I attend a Choral Evensong broadcast

For many years I’ve followed Radio 3’s Choral Evensong broadcasts, and have listened to them whenever possible.  I’d never been to one – why bother when Radio 3 brings it into your own home?  But I made a special case for the recent broadcast from Merton College, Oxford, where I was once a student and sang in the choir.

The service was a mixture of old (Victoria O quam gloriosum, and Smith responses) conducted by Peter Philips and new(er) (Howells in G and Vaughan Williams’ Valiant-for-Truth) conducted by Ben Nicholas.  I also appreciated having the full psalms for the day.  The choir weren’t in their usual stalls, but a little further west, nearer the organ, and arranged in a U formation across the chapel, with microphones at the apex. This had the effect of drastically cutting back on the resonance of the Chapel, both in the building and on air.

I was very impressed with the standard, which didn’t seem to me to have the common college choir problem of relatively weak tenors and basses (though I learn from a message board that there was some back-row reinforcement on the day).  Tuning, blend, ensemble seemed to come together effortlessly and the service flowed in a calm and reverent way without lengthy descriptions of the venue or pointless descants.  I have only two minor criticisms.  One is that the service ran for only 50 minutes and there would have been time for an office hymn as well as the one at the end.  Also, I thought that the choir was slightly out with the organ at one point in the Nunc Dimittis; I would lay the blame for this largely on the instrument, which is badly located and scheduled for replacement. When I was a student it had no CCTV, just a mirror and we hardly ever used it for accompanying anthems or canticles (when we did canticle settings, that is!)

After the service I was a guest at the launch party for the choir’s new CD.  Here I was able to mix with some members of the choir and other guests, and fortunately the conversation was mostly about music, rather than about my job, or my interlocutor’s in-laws, or some other less interesting topic.
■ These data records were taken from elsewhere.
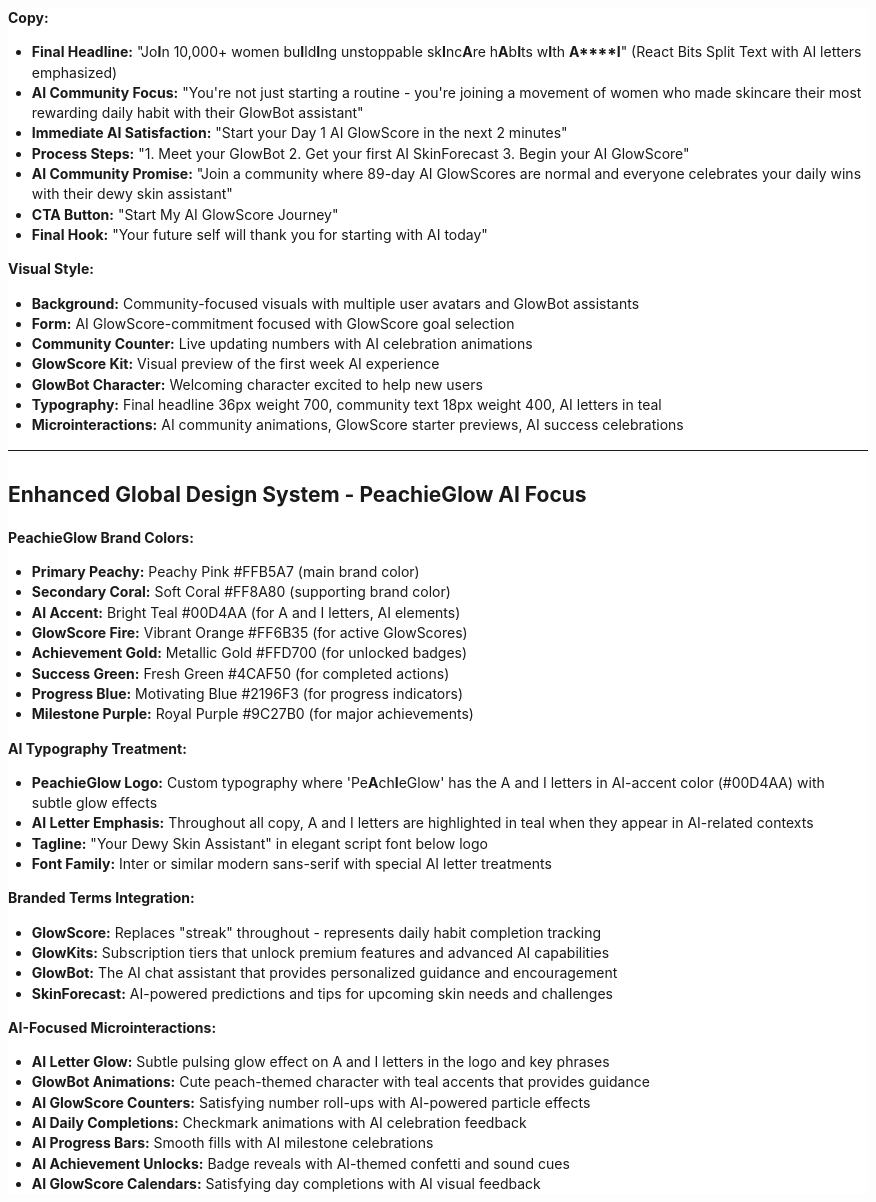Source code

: **Copy:**
- **Final Headline:** "Jo**I**n 10,000+ women bu**I**ld**I**ng unstoppable sk**I**nc**A**re h**A**b**I**ts w**I**th **A****I**" (React Bits Split Text with AI letters emphasized)
- **AI Community Focus:** "You're not just starting a routine - you're joining a movement of women who made skincare their most rewarding daily habit with their GlowBot assistant"
- **Immediate AI Satisfaction:** "Start your Day 1 AI GlowScore in the next 2 minutes"
- **Process Steps:** "1. Meet your GlowBot 2. Get your first AI SkinForecast 3. Begin your AI GlowScore"
- **AI Community Promise:** "Join a community where 89-day AI GlowScores are normal and everyone celebrates your daily wins with their dewy skin assistant"
- **CTA Button:** "Start My AI GlowScore Journey"
- **Final Hook:** "Your future self will thank you for starting with AI today"

**Visual Style:**
- **Background:** Community-focused visuals with multiple user avatars and GlowBot assistants
- **Form:** AI GlowScore-commitment focused with GlowScore goal selection
- **Community Counter:** Live updating numbers with AI celebration animations
- **GlowScore Kit:** Visual preview of the first week AI experience
- **GlowBot Character:** Welcoming character excited to help new users
- **Typography:** Final headline 36px weight 700, community text 18px weight 400, AI letters in teal
- **Microinteractions:** AI community animations, GlowScore starter previews, AI success celebrations

---

## Enhanced Global Design System - PeachieGlow AI Focus

**PeachieGlow Brand Colors:**
- **Primary Peachy:** Peachy Pink #FFB5A7 (main brand color)
- **Secondary Coral:** Soft Coral #FF8A80 (supporting brand color)
- **AI Accent:** Bright Teal #00D4AA (for A and I letters, AI elements)
- **GlowScore Fire:** Vibrant Orange #FF6B35 (for active GlowScores)
- **Achievement Gold:** Metallic Gold #FFD700 (for unlocked badges)
- **Success Green:** Fresh Green #4CAF50 (for completed actions)
- **Progress Blue:** Motivating Blue #2196F3 (for progress indicators)
- **Milestone Purple:** Royal Purple #9C27B0 (for major achievements)

**AI Typography Treatment:**
- **PeachieGlow Logo:** Custom typography where 'Pe**A**ch**I**eGlow' has the A and I letters in AI-accent color (#00D4AA) with subtle glow effects
- **AI Letter Emphasis:** Throughout all copy, A and I letters are highlighted in teal when they appear in AI-related contexts
- **Tagline:** "Your Dewy Skin Assistant" in elegant script font below logo
- **Font Family:** Inter or similar modern sans-serif with special AI letter treatments

**Branded Terms Integration:**
- **GlowScore:** Replaces "streak" throughout - represents daily habit completion tracking
- **GlowKits:** Subscription tiers that unlock premium features and advanced AI capabilities
- **GlowBot:** The AI chat assistant that provides personalized guidance and encouragement
- **SkinForecast:** AI-powered predictions and tips for upcoming skin needs and challenges

**AI-Focused Microinteractions:**
- **AI Letter Glow:** Subtle pulsing glow effect on A and I letters in the logo and key phrases
- **GlowBot Animations:** Cute peach-themed character with teal accents that provides guidance
- **AI GlowScore Counters:** Satisfying number roll-ups with AI-powered particle effects
- **AI Daily Completions:** Checkmark animations with AI celebration feedback
- **AI Progress Bars:** Smooth fills with AI milestone celebrations
- **AI Achievement Unlocks:** Badge reveals with AI-themed confetti and sound cues
- **AI GlowScore Calendars:** Satisfying day completions with AI visual feedback
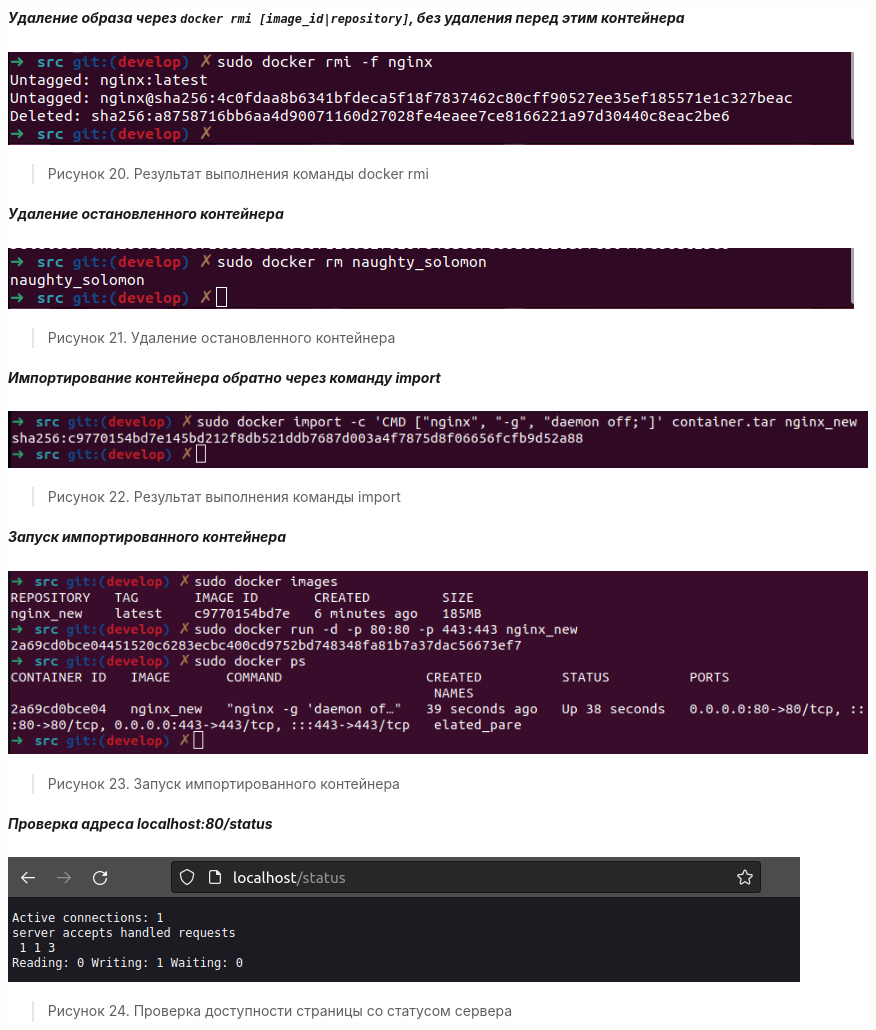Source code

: ##### Удаление образа через `docker rmi [image_id|repository]`, без удаления перед этим контейнера

![part2](/src/misc/images/part2_9.png)
>Рисунок 20. Результат выполнения команды docker rmi

##### Удаление остановленного контейнера

![part2](/src/misc/images/part2_10.png)
>Рисунок 21. Удаление остановленного контейнера

##### Импортирование контейнера обратно через команду *import*

![part2](/src/misc/images/part2_11.png)
>Рисунок 22. Результат выполнения команды import

##### Запуск импортированного контейнера

![part2](/src/misc/images/part2_12.png)
>Рисунок 23. Запуск импортированного контейнера

##### Проверка адреса *localhost:80/status*

![part2](/src/misc/images/part2_13.png)
>Рисунок 24. Проверка доступности страницы со статусом сервера
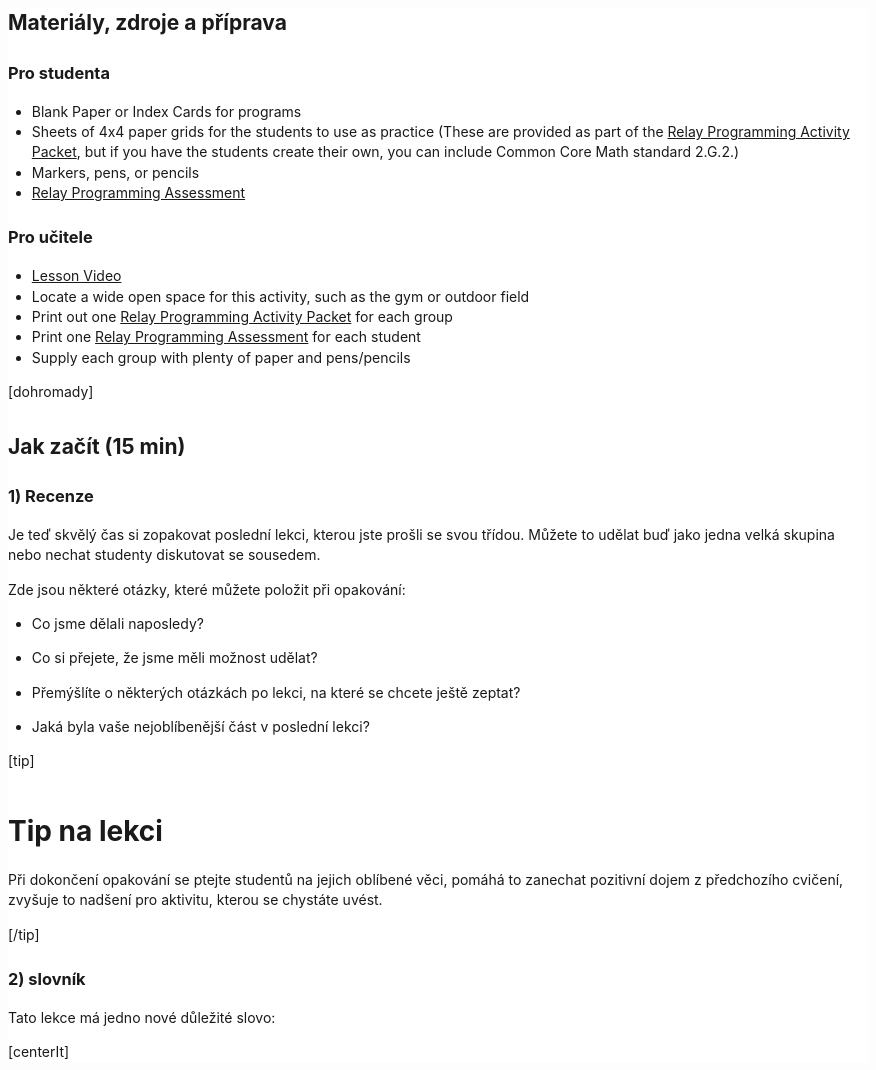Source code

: ## Materiály, zdroje a příprava

### Pro studenta

  * Blank Paper or Index Cards for programs 
  * Sheets of 4x4 paper grids for the students to use as practice (These are provided as part of the [Relay Programming Activity Packet](/curriculum/course2/9/Activity9-RelayProgramming.pdf), but if you have the students create their own, you can include Common Core Math standard 2.G.2.)
  * Markers, pens, or pencils
  * [Relay Programming Assessment](Assessment9-RelayProgramming.pdf)

### Pro učitele

  * [Lesson Video](http://youtu.be/fvpFCI8yoeA?list=PL2DhNKNdmOtobJjiTYvpBDZ0xzhXRj11N)
  * Locate a wide open space for this activity, such as the gym or outdoor field
  * Print out one [Relay Programming Activity Packet](/curriculum/course2/9/Activity9-RelayProgramming.pdf) for each group 
  * Print one [Relay Programming Assessment](Assessment9-RelayProgramming.pdf) for each student 
  * Supply each group with plenty of paper and pens/pencils

[dohromady]

## Jak začít (15 min)

### <a name="Review"></a> 1) Recenze

Je teď skvělý čas si zopakovat poslední lekci, kterou jste prošli se svou třídou. Můžete to udělat buď jako jedna velká skupina nebo nechat studenty diskutovat se sousedem.

Zde jsou některé otázky, které můžete položit při opakování:

  * Co jsme dělali naposledy?

  * Co si přejete, že jsme měli možnost udělat?

  * Přemýšlíte o některých otázkách po lekci, na které se chcete ještě zeptat?

  * Jaká byla vaše nejoblíbenější část v poslední lekci?

[tip]

# Tip na lekci

Při dokončení opakování se ptejte studentů na jejich oblíbené věci, pomáhá to zanechat pozitivní dojem z předchozího cvičení, zvyšuje to nadšení pro aktivitu, kterou se chystáte uvést.

[/tip]

### <a name="Vocab"></a>2) slovník

Tato lekce má jedno nové důležité slovo:  


[centerIt]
I learned more about how the choir works these days.  It appears that most of those who aren’t choral scholars aren’t Mertonians. This contrasts with what I found in Cambridge, where I once auditioned for one of the better chapel choirs and was told that I would have been good enough if I’d been a member of the College, but that they required a higher standard from people outside!  But it does also recall the Merton choir as it was when I came up, which included a large proportion of non-Mertonians; I think this was largely a hangover from the time when the College did not admit women but had a mixed choir, so it had to take women from elsewhere.  Current members of the choir also got to hear from me about what the choir was like when I sang in it, and were duly appalled that we only sang a proper Mag and Nunc setting once a year!